WORK REQUIRED: Print the lines from the one containing "family: Aspleniaceae" through the one containing "island: St. John", both included, exactly as they appear.

»»

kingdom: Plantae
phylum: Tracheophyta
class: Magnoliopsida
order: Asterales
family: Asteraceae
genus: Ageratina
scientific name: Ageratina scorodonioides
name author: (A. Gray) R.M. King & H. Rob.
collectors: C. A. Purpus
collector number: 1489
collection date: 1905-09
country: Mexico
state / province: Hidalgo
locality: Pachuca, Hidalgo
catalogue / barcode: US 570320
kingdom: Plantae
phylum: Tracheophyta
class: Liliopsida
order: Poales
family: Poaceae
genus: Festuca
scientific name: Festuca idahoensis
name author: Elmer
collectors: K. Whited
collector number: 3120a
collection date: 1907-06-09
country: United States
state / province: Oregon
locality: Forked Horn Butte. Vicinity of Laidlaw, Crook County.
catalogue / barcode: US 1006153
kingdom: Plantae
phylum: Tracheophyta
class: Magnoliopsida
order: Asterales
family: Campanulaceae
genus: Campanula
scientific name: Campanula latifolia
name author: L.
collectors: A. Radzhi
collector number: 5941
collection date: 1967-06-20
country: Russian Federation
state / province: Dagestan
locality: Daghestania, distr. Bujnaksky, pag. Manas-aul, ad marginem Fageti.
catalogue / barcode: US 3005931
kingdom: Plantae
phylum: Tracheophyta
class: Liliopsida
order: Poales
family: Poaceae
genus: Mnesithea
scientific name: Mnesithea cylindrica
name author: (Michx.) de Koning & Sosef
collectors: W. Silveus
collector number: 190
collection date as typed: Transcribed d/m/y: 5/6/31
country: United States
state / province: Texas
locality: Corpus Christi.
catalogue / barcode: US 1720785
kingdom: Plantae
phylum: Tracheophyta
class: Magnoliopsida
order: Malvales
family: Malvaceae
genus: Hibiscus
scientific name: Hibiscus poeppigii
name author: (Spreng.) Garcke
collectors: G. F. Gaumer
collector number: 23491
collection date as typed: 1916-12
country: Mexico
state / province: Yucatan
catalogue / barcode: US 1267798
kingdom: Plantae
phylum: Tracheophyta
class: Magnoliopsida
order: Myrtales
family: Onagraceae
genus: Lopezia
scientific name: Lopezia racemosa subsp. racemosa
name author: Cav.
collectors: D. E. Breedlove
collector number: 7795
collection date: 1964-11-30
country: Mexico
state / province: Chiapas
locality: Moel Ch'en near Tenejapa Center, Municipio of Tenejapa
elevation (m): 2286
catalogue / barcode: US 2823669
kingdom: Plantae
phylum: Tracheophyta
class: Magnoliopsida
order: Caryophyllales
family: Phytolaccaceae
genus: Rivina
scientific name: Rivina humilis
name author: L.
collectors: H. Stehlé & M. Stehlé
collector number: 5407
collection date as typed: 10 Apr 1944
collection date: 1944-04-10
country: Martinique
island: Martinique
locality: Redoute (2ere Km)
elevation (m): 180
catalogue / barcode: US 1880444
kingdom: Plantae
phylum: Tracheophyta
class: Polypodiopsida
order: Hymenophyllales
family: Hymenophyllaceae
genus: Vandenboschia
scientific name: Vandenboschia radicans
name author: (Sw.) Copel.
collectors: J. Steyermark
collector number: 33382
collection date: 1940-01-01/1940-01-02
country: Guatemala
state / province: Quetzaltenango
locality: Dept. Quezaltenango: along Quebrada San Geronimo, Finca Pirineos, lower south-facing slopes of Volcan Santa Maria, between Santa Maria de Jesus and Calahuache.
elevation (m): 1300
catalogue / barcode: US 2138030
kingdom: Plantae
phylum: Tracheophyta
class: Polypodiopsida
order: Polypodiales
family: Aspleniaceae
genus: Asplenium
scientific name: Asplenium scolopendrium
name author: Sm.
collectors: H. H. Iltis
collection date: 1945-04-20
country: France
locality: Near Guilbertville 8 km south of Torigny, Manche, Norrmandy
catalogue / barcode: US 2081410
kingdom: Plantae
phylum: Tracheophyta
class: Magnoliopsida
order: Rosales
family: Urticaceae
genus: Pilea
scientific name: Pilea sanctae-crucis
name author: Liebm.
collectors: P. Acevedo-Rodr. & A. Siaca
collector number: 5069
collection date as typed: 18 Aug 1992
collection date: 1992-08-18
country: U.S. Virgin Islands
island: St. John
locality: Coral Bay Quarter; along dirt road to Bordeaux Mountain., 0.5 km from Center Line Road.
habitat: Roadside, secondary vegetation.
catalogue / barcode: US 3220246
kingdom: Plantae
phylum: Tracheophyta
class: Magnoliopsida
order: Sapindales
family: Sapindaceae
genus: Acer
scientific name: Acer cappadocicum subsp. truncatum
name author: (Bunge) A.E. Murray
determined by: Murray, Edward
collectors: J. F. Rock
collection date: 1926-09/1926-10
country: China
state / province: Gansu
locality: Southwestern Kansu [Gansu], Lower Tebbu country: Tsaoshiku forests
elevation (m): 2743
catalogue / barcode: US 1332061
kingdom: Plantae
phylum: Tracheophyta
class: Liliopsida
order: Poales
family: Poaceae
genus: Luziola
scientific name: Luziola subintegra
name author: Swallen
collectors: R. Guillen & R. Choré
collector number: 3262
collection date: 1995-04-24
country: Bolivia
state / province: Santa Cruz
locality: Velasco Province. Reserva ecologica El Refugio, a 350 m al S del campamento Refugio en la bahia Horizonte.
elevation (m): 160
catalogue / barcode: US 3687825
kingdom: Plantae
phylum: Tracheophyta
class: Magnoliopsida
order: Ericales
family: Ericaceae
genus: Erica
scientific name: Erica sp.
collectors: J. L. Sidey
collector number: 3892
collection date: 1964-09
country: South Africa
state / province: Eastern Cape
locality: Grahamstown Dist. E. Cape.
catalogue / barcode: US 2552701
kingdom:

««

RESULT OF THE EXERCISE:
family: Aspleniaceae
genus: Asplenium
scientific name: Asplenium scolopendrium
name author: Sm.
collectors: H. H. Iltis
collection date: 1945-04-20
country: France
locality: Near Guilbertville 8 km south of Torigny, Manche, Norrmandy
catalogue / barcode: US 2081410
kingdom: Plantae
phylum: Tracheophyta
class: Magnoliopsida
order: Rosales
family: Urticaceae
genus: Pilea
scientific name: Pilea sanctae-crucis
name author: Liebm.
collectors: P. Acevedo-Rodr. & A. Siaca
collector number: 5069
collection date as typed: 18 Aug 1992
collection date: 1992-08-18
country: U.S. Virgin Islands
island: St. John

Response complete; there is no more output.